BASF Group recently announced its financial figures in Q1 2019. The Group sales rose by 3% year on year to
€16.2 billion. Compared with Q1 2018, income from operations (EBIT) before special items declined
by €549 million to €1.7 billion.
“As expected, this is primarily due to the
considerably lower contributions from the Materials and Chemicals segments. In
these segments, we had exceptionally high isocyanates margins and strong
cracker margins in the first quarter of the previous year,” said Dr. Martin
Brudermüller, Chairman of the Board of Executive Directors of BASF SE.
Global economic growth in the first quarter
of 2019 was shaped by geopolitical developments and trade conflicts, especially
between the United States and China. The generally subdued market sentiment was
reflected in the wait-and-see attitude of many customers. Consequently, BASF
Group experienced weakening demand from key customer industries, especially the
automotive sector.
Business
development in the segments
Sales in the Chemicals segment [comprising Petrochemicals and Intermediates] declined
by 13% compared with Q1 2018 to €2.5
billion.

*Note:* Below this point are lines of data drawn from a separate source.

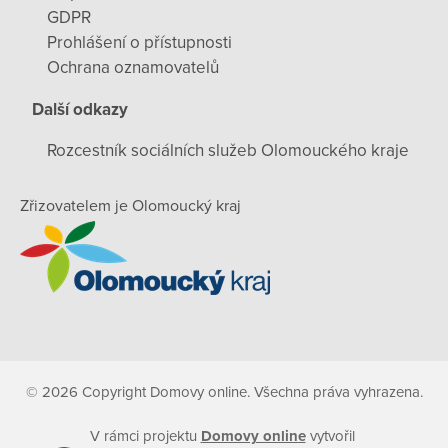
GDPR
Prohlášení o přístupnosti
Ochrana oznamovatelů
Další odkazy
Rozcestník sociálních služeb Olomouckého kraje
Zřizovatelem je Olomoucký kraj
© 2026 Copyright Domovy online. Všechna práva vyhrazena.
V rámci projektu
Domovy online
vytvořil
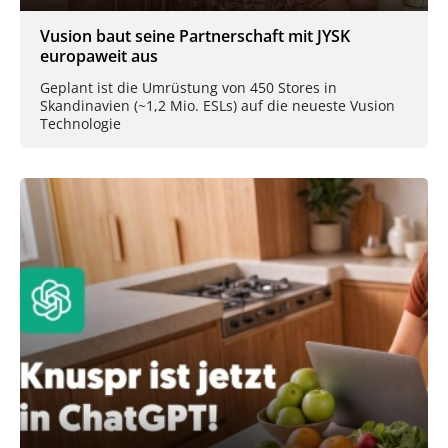
Vusion baut seine Partnerschaft mit JYSK
europaweit aus
Geplant ist die Umrüstung von 450 Stores in
Skandinavien (~1,2 Mio. ESLs) auf die neueste Vusion
Technologie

The Petrochemicals division in particular saw a considerable decline
in sales, while the Intermediates division recorded a slight decrease. Sales
development was driven by lower volumes and prices in both divisions.
In the Materialssegment [comprising Performance Materials and Monomers], sales of €2.9
billion were down by 15% compared with Q1 2018. The sales decline was seen in both the Monomers and
Performance Materials divisions and was primarily due to lower isocyanates prices
in the Monomers division.
In the Industrial
Solutions segment [comprising Dispersions & Pigments and Performance
Chemicals], sales of €2.2 billion were 2% lower than in the prior-year quarter.
Sales in the Dispersions & Pigments division were on a level with the first
quarter of 2018, while sales in the Performance Chemicals division declined
slightly. The year-on-year decrease was primarily due to the transfer of BASF’s
paper and water chemicals business, which was previously reported under
Performance Chemicals, to the Solenis group.
Compared with the first quarter of 2018,
sales in the Surface Technologies segment [comprising Catalysts, Coatings and Construction Chemicals] increased
by 13% to €3.6 billion. There was particularly strong sales growth in the
Catalysts division. Sales also rose considerably in the Construction Chemicals
division and were on a level with the prior-year quarter in the Coatings division.
The sales increase was attributable to higher prices in all divisions as well
as positive currency effects and volumes growth in the Catalysts and
Construction Chemicals divisions.
Outlook
for 2019 confirmed
BASF’s expectations for the global economic
environment in 2019 remain unchanged:
- Growth in gross domestic product: 2.8%
- Growth in industrial production: 2.7%
- Growth in chemical production: 2.7%
- Average euro/dollar exchange rate of $1.15
per euro
- Average Brent blend oil price for the year
of $70 per barrel
BASF confirmed the sales and earnings forecast for the BASF Group made in the BASF
Report 2018 and expected slight sales
growth as well as a slight increase in EBIT before special items, which is
likely to be at the lower end of the range of 1% to 10%. Return on Capital
Employed (ROCE) is expected to be slightly higher than the cost of capital
percentage, with ROCE slightly lower than in 2018.